Be Brave is a dark, unsettling album that flies in the face of current popular music’s more upbeat rhythms and danceable quality. The songs are not happy, and even the love songs are dismal. Squealing guitar, jarring piano and a plodding tempo set the disjointed background for Moskovich’s deadpan, breathy, echoing vocals – they call the sound “Junk Jazz.”

The stand-out, I think, would be third track “Marry Me” – it grabs the listener’s attention with strong piano fit for the pre-climax of a horror movie, the lyrics fittingly including “I want to crush your ribs” and “I want to stab your thigh like I stabbed your name in the sand.”

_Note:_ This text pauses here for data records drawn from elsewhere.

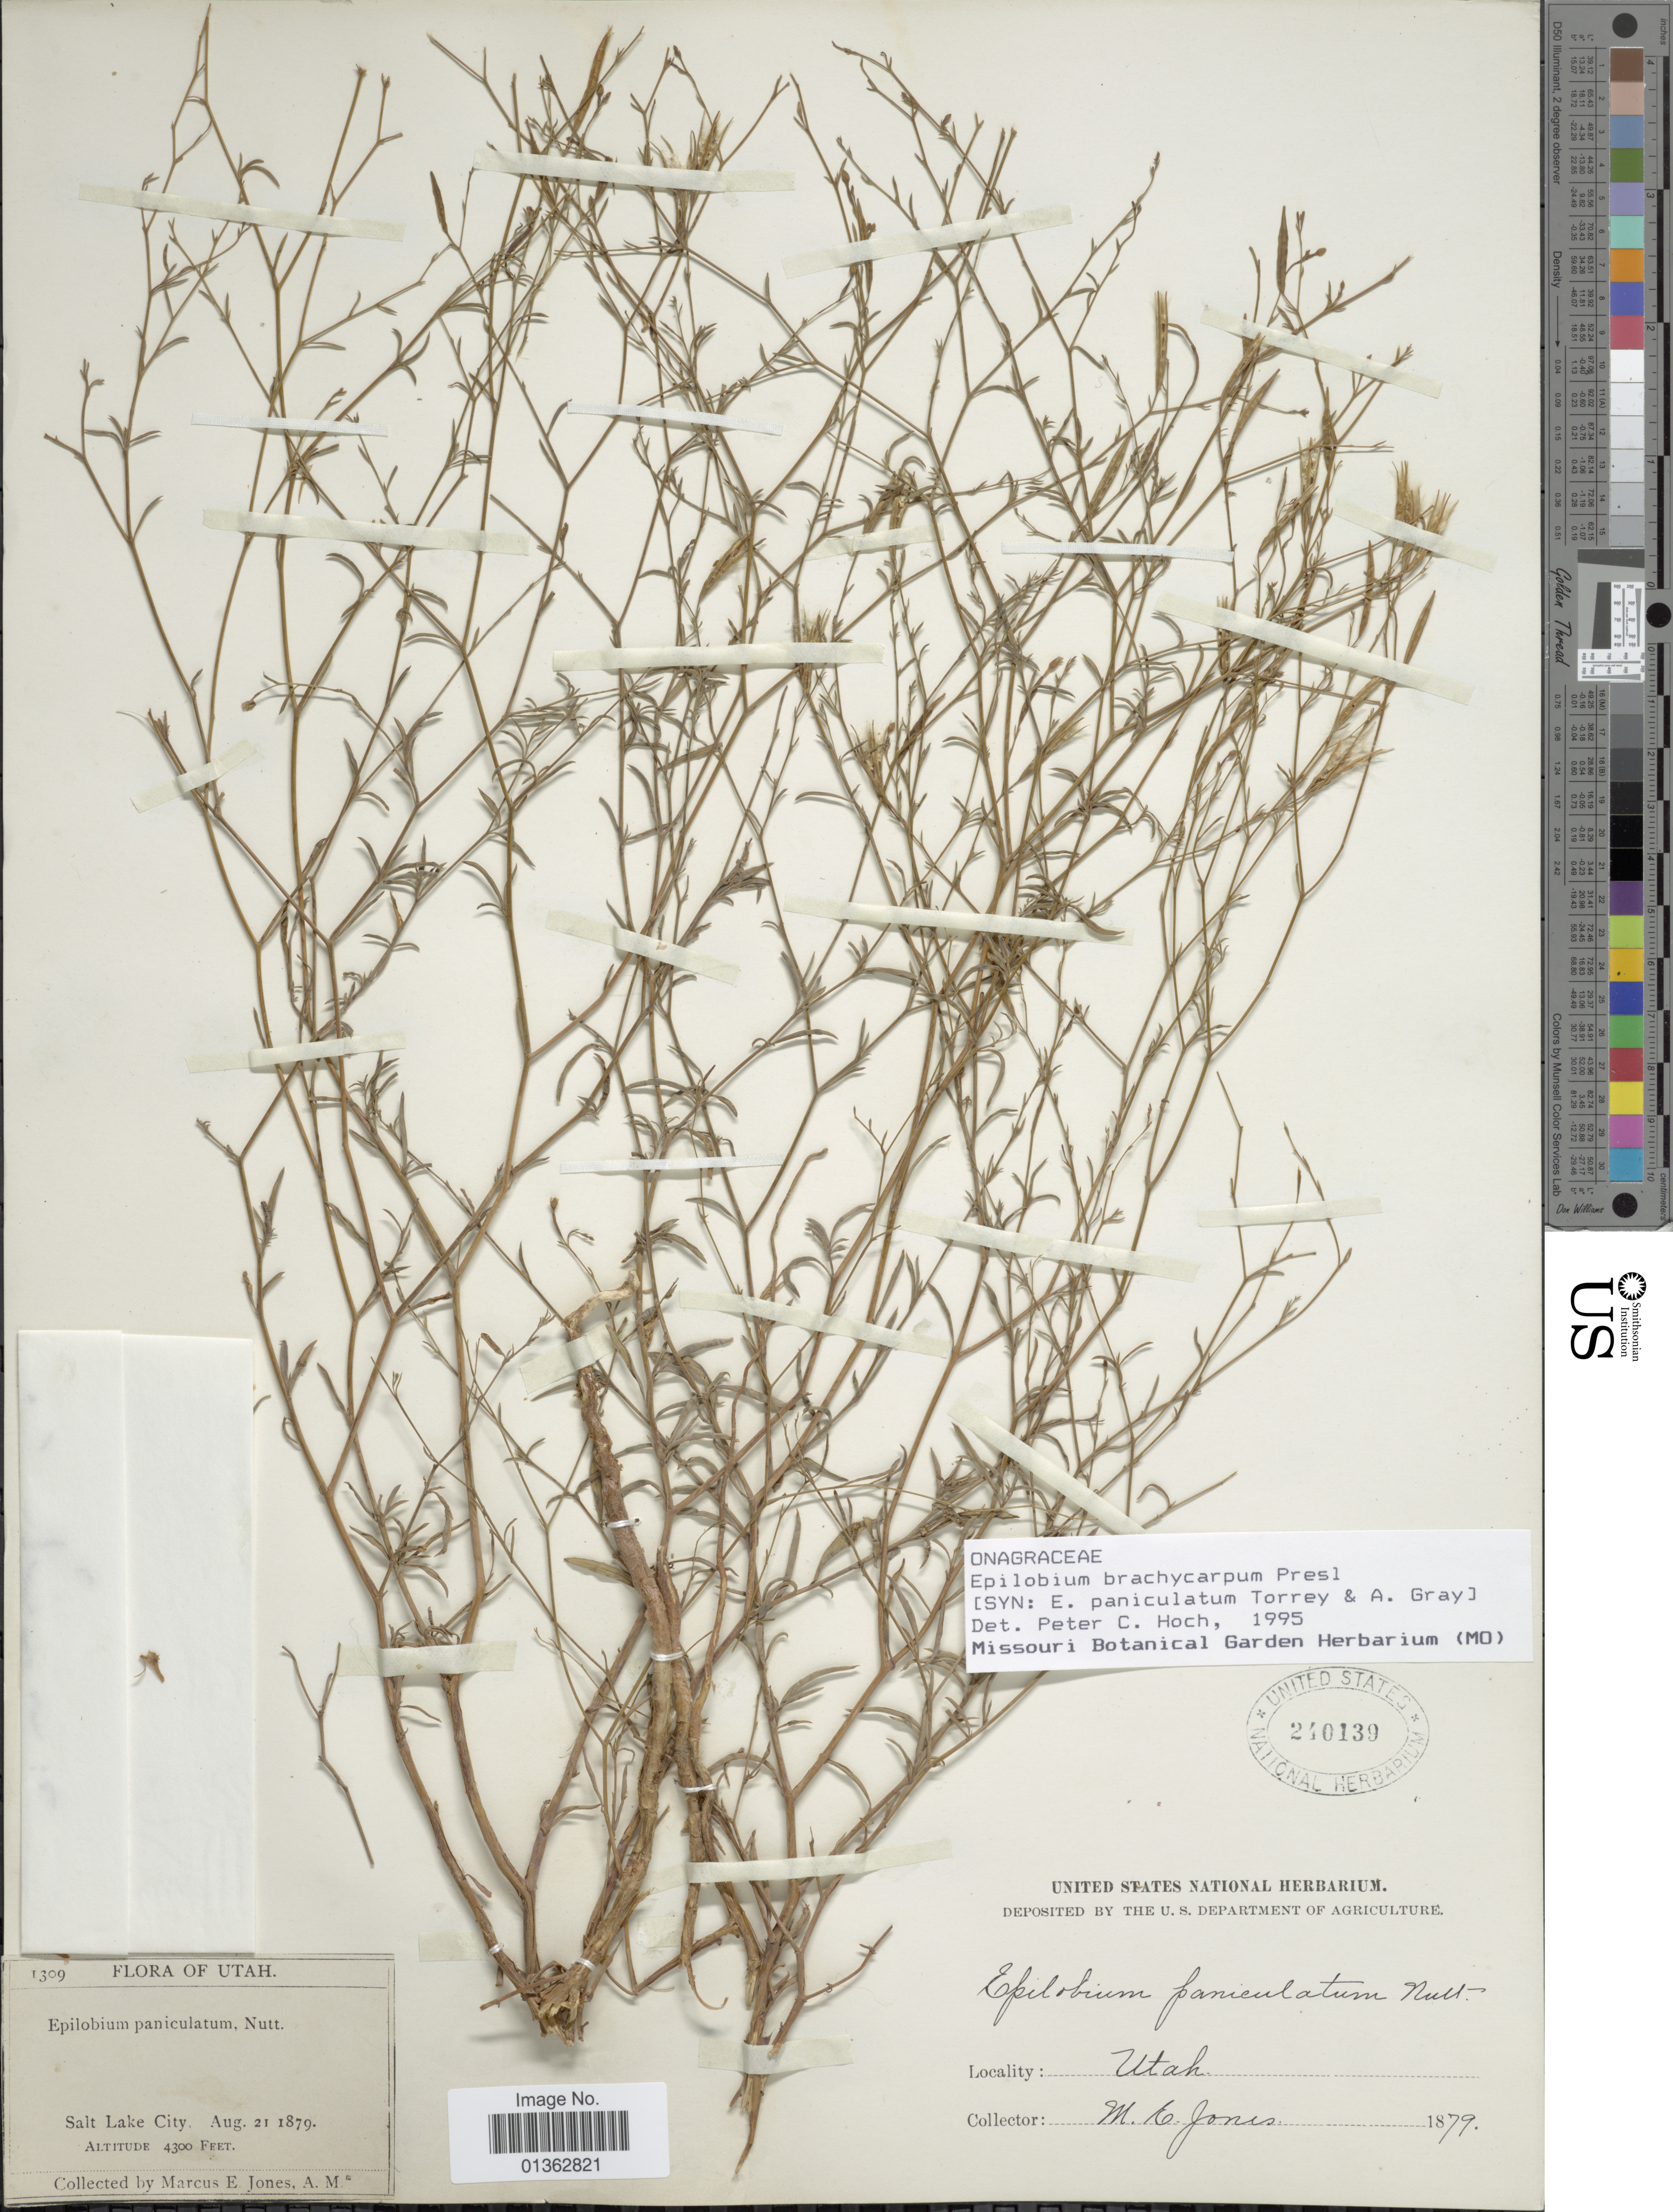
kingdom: Plantae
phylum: Tracheophyta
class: Magnoliopsida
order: Myrtales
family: Onagraceae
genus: Epilobium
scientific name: Epilobium brachycarpum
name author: C. Presl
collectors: M. E. Jones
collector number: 1309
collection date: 1879-08-21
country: United States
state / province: Utah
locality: Salt Lake City.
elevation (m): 1311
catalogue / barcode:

The leading track, single “Love in Vein,” seems to be a (potentially accidental) nod to the Velvet Underground, both musically and (potential) lyrically – the jury is still out on if it’s about heroin or not.

The whole album is a rollercoaster – it’s quiet and it’s loud, it’s timid and it’s violent, it stalls and it thrashes all at once. One thing it isn’t, however, is calming; abused guitar and minor piano chords keep the listener on edge, forcing him to feel the band’s own anxiety. Nothing seems to quite reach the level of Electric Teen Rent intensity-wise, though the tail end of Kamen comes somewhat close, albeit considerably tinnier sounding (probably having to do with the DIY nature of Be Brave’s having been recorded in Drop Dead Venus’ apartment). Be Brave does not finish with a bang, but with Piano Improvisation Number 2, just the piano and Moskovich, a fitting, personal close to a compilation originally intended for the band’s ears alone.